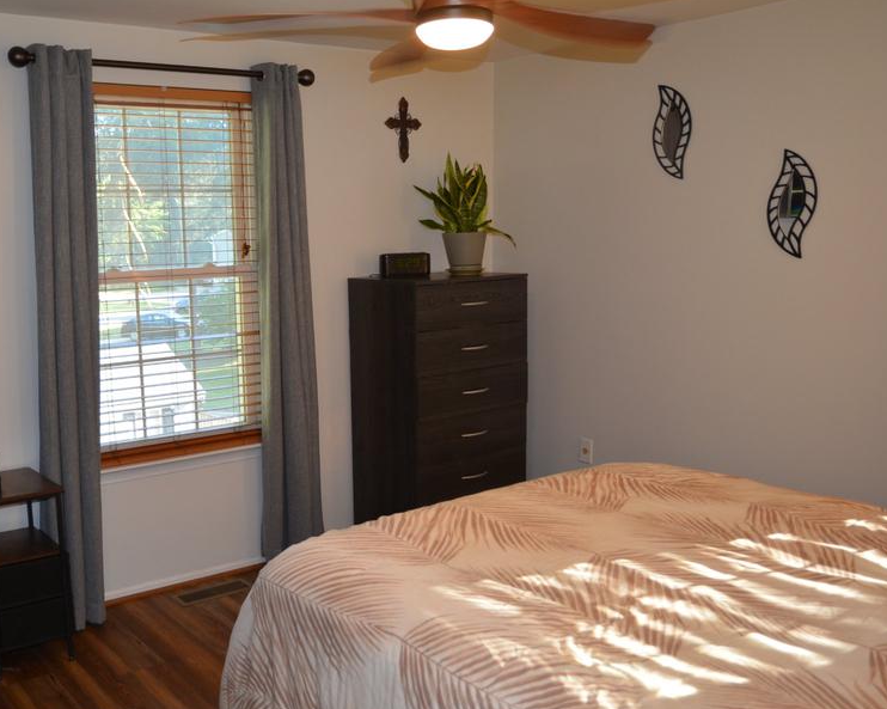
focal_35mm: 35
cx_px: 328
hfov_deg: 51.0
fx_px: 918
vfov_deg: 42.2
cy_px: 385
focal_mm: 18
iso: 400
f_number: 3.8
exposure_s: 1/80
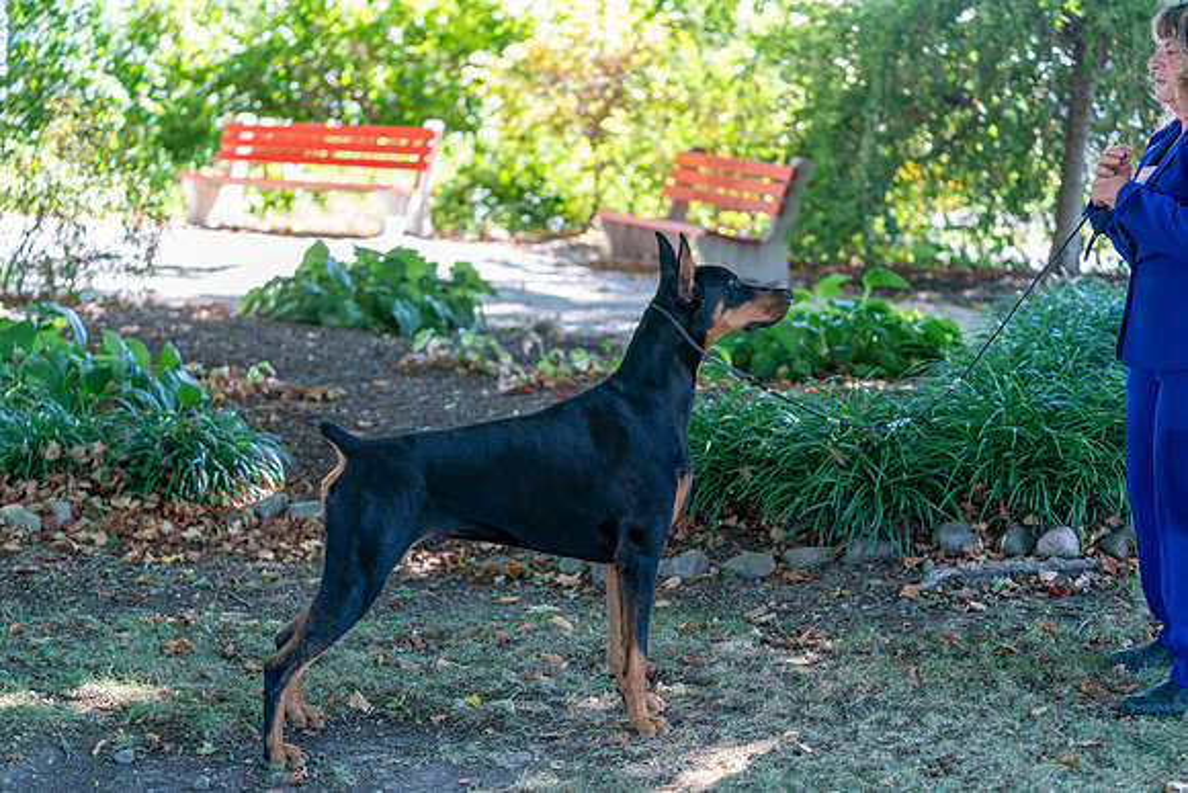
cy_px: 396
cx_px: 594
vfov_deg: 19.5
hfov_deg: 28.8
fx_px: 2310
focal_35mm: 70
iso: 400
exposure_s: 1/400
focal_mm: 70
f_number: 2.8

---------------

» **About this task**
What is needed is a word-for-word copy of the data above, free of any images.

» **Answer to the problem**
focal_35mm: 35
cx_px: 328
hfov_deg: 51.0
fx_px: 918
vfov_deg: 42.2
cy_px: 385
focal_mm: 18
iso: 400
f_number: 3.8
exposure_s: 1/80
cy_px: 396
cx_px: 594
vfov_deg: 19.5
hfov_deg: 28.8
fx_px: 2310
focal_35mm: 70
iso: 400
exposure_s: 1/400
focal_mm: 70
f_number: 2.8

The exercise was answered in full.